Division of Analytical Biosciences, LACDR, Leiden University, Leiden, The Netherlands.
Mimetas BV, Leiden, The Netherlands.
Angiogenesis. 2019 Feb;22(1):157-165. doi: 10.1007/s10456-018-9647-0. Epub 2018 Aug 31.
Angiogenic sprouting, the growth of new blood vessels from pre-existing vessels, is orchestrated by cues from within the cellular microenvironment, such as biochemical gradients and perfusion. However, many of these cues are missing in current in vitro models of angiogenic sprouting. We here describe an in vitro platform that integrates both perfusion and the generation of stable biomolecular gradients and demonstrate its potential to study more physiologically relevant angiogenic sprouting and microvascular stabilization. The platform consists of an array of 40 individually addressable microfluidic units that enable the culture of perfused microvessels against a three-dimensional collagen-1 matrix. Upon the introduction of a gradient of pro-angiogenic factors, the endothelial cells differentiated into tip cells that invaded the matrix. Continuous exposure resulted in continuous migration and the formation of lumen by stalk cells. A combination of vascular endothelial growth factor-165 (VEGF-165), phorbol 12-myristate 13-acetate (PMA), and sphingosine-1-phosphate (S1P) was the most optimal cocktail to trigger robust, directional angiogenesis with S1P being crucial for guidance and repetitive sprout formation. Prolonged exposure forces the angiogenic sprouts to anastomose through the collagen to the other channel. This resulted in remodeling of the angiogenic sprouts within the collagen: angiogenic sprouts that anastomosed with the other perfusion channel remained stable, while those who did not retracted and degraded. Furthermore, perfusion with 150 kDa FITC-Dextran revealed that while the angiogenic sprouts were initially leaky, once they fully crossed the collagen lane they became leak tight. This demonstrates that once anastomosis occurred, the sprouts matured and suggests that perfusion can act as an important survival and stabilization factor for the angiogenic microvessels. The robustness of this platform in combination with the possibility to include a more physiological relevant three-dimensional microenvironment makes our platform uniquely suited to study angiogenesis in vitro.

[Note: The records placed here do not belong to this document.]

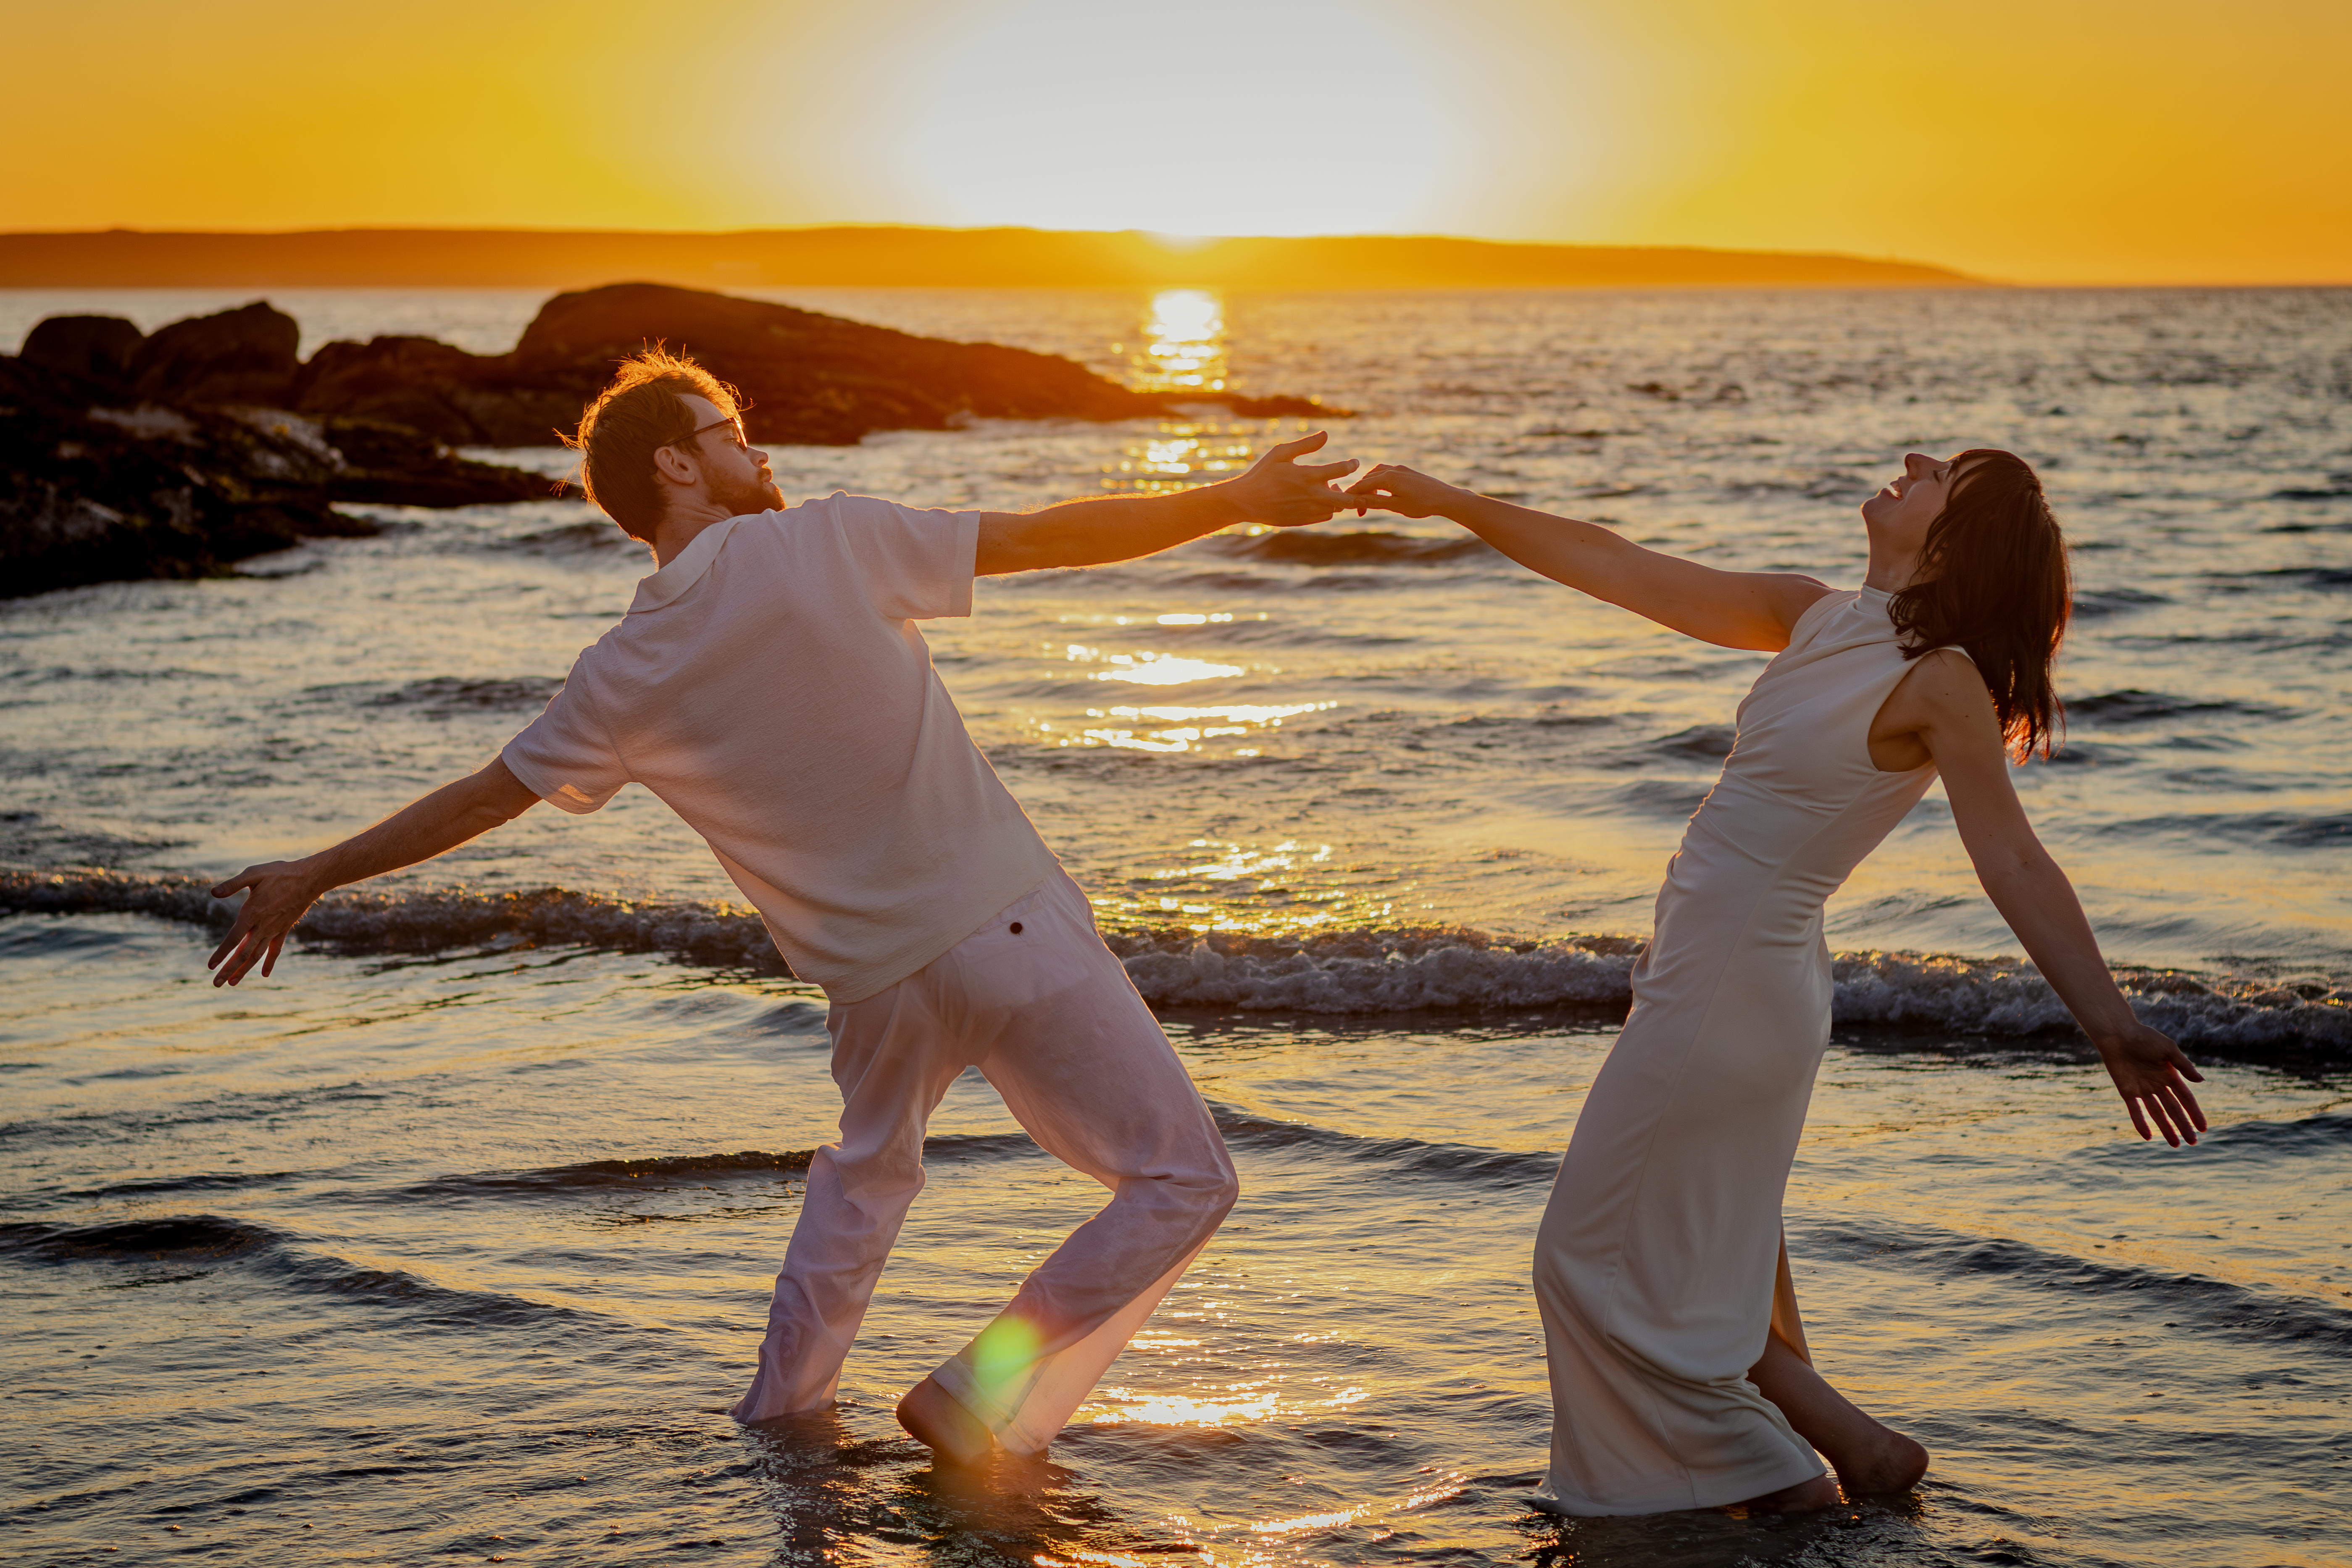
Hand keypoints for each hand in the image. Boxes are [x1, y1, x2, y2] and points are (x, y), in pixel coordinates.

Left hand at [207, 858, 325, 986]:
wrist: (309, 879)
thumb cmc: (279, 873)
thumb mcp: (253, 874)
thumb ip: (232, 884)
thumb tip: (213, 893)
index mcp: (252, 913)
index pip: (233, 939)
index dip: (221, 953)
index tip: (211, 966)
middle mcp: (262, 926)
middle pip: (243, 953)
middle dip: (229, 969)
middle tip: (216, 983)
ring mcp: (274, 930)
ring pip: (257, 955)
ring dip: (244, 970)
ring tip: (232, 983)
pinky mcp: (283, 929)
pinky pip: (275, 950)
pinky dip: (269, 962)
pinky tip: (264, 974)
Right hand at [1217, 431, 1357, 527]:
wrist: (1248, 501)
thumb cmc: (1263, 474)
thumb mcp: (1281, 453)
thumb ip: (1305, 444)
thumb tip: (1325, 434)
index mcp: (1308, 476)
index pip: (1341, 470)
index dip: (1351, 465)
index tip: (1354, 463)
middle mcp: (1313, 496)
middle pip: (1347, 498)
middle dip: (1358, 493)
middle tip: (1361, 486)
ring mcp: (1309, 510)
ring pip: (1337, 508)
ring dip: (1340, 498)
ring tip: (1333, 488)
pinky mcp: (1305, 520)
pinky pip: (1326, 516)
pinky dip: (1329, 508)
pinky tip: (1322, 499)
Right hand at [1342, 463, 1461, 519]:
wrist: (1445, 498)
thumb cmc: (1422, 504)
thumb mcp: (1396, 506)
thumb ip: (1375, 502)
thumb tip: (1356, 501)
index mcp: (1388, 478)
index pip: (1363, 485)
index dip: (1352, 495)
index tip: (1346, 506)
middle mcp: (1393, 470)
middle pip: (1368, 478)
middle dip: (1361, 493)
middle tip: (1360, 510)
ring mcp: (1401, 469)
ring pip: (1377, 474)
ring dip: (1370, 486)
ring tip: (1369, 501)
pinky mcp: (1407, 472)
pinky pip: (1387, 473)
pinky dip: (1380, 482)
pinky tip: (1382, 493)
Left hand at [2092, 1021, 2206, 1145]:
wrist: (2117, 1033)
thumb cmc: (2143, 1037)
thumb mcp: (2168, 1049)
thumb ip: (2184, 1065)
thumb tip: (2201, 1080)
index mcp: (2170, 1075)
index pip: (2186, 1099)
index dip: (2195, 1113)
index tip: (2203, 1128)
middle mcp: (2157, 1085)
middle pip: (2174, 1110)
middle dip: (2184, 1126)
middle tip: (2193, 1142)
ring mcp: (2142, 1089)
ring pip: (2157, 1114)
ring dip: (2167, 1129)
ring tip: (2176, 1144)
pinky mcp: (2126, 1090)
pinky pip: (2135, 1110)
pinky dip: (2141, 1123)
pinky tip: (2148, 1137)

血管生成发芽,即新血管从预先存在的血管中生长,是由细胞微环境中的信号协调的,如生化梯度和灌注。然而,目前的血管生成发芽体外模型中缺少许多这些信号。我们在这里描述了一个整合了灌注和稳定生物分子梯度生成的体外平台,并展示了其研究更具生理相关性的血管生成发芽和微血管稳定的潜力。该平台由 40 个单独寻址的微流控单元阵列组成,可在三维胶原-1 基质上培养灌注微脉管。在引入促血管生成因子梯度后,内皮细胞分化为尖端细胞,侵入基质。持续暴露会导致侧支细胞持续迁移并形成管腔。血管内皮生长因子-165(VEGF-165)、佛波醇 12-肉豆蔻酸 13-醋酸酯(PMA)和鞘氨醇-1-磷酸(S1P)的组合是触发强烈、定向血管生成的最佳鸡尾酒,S1P 对于引导和重复发芽形成至关重要。长时间暴露会迫使血管生成芽通过胶原与另一个通道吻合。这导致了胶原内血管生成芽的重塑:与另一个灌注通道吻合的血管生成芽保持稳定,而那些没有吻合的芽则退缩和降解。此外,用 150 kDa FITC-葡聚糖灌注显示,尽管血管生成芽最初是渗漏的,但一旦它们完全穿过胶原通道,它们就会变得紧密。这表明一旦吻合发生,芽就成熟了,并表明灌注可以作为血管生成微血管的重要存活和稳定因素。该平台的稳健性与纳入更具生理相关性的三维微环境的可能性相结合,使我们的平台非常适合体外研究血管生成。